My concern is that if they do not win recognition as part of the social class of new workers, and so are unable to help recover the dignity of the new poor that comes with a campaign of repoliticization, how can they assert themselves in China’s future politics? If we take, say, Negri and Hardt’s concept of the “multitude” as an example of a collective social entity capable of interacting with the political world, we can perhaps incorporate them alongside other marginal groups, such as shamate and guaiyi (a subculture which celebrates an eccentric, almost freakish aesthetic). This would serve to place certain social expectations on them.

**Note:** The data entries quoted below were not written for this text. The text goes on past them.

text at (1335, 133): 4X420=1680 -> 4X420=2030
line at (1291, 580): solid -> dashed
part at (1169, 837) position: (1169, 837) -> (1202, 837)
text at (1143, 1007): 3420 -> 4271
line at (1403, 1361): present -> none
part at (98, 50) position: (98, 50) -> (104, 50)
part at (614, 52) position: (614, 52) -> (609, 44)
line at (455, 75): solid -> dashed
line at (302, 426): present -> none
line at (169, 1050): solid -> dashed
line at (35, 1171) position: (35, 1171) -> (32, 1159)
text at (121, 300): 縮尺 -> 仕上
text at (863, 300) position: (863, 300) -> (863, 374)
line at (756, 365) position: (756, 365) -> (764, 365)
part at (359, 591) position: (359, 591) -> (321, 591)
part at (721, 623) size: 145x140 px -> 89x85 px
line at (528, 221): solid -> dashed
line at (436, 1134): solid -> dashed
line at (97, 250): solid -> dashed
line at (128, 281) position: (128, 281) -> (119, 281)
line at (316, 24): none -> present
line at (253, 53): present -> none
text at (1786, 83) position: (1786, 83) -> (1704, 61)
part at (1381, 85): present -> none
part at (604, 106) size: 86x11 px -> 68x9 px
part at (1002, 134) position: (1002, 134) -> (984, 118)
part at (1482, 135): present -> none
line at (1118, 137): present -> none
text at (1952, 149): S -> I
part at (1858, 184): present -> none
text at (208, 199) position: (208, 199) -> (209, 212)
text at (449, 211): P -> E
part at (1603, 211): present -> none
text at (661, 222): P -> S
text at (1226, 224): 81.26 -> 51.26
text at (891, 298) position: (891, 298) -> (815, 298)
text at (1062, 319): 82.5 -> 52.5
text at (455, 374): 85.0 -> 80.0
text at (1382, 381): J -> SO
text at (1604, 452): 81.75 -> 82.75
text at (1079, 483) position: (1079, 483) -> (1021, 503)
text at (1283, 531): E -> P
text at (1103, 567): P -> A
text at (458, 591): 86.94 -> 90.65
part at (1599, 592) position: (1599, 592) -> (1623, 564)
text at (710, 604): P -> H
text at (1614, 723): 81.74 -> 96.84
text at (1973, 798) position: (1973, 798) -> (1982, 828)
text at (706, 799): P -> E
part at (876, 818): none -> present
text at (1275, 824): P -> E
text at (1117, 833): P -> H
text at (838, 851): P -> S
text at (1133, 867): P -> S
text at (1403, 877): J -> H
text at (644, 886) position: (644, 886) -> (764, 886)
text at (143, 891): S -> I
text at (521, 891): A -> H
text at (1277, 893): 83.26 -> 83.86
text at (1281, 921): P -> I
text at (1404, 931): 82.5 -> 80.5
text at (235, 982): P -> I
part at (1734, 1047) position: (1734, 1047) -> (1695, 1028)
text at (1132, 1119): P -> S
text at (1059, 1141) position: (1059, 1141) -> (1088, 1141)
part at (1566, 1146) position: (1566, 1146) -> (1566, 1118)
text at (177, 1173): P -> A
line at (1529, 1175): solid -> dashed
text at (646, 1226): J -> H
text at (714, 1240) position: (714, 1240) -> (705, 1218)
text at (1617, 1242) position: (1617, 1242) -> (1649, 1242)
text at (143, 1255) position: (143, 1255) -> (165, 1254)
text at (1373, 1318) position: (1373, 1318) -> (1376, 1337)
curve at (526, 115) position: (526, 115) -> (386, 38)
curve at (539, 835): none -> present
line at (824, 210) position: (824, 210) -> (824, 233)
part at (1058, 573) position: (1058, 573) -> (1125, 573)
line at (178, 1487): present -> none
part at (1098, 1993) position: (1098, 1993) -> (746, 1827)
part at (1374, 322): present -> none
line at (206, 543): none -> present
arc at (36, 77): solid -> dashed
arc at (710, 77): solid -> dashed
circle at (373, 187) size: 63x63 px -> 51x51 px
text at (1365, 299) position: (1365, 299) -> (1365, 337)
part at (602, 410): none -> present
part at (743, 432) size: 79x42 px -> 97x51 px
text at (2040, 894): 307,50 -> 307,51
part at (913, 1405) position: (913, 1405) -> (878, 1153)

In my opinion, however, if we get everyone to rally behind the flag of the multitude, it could eventually replace the concept of “class,” which would imply that the social definitions brought about by the unique experiences of the 20th-century Chinese revolution have to some extent been abandoned. In China, home to the largest industrial working class on the planet, how far can we truly take an alliance of the multitude which shirks the question of class?
(Header image: Two men wearing boxes on their heads have a barbecue in a Shanghai park as another man live-streams them, Jan. 15, 2016. Yang Shenlai/Sixth Tone.)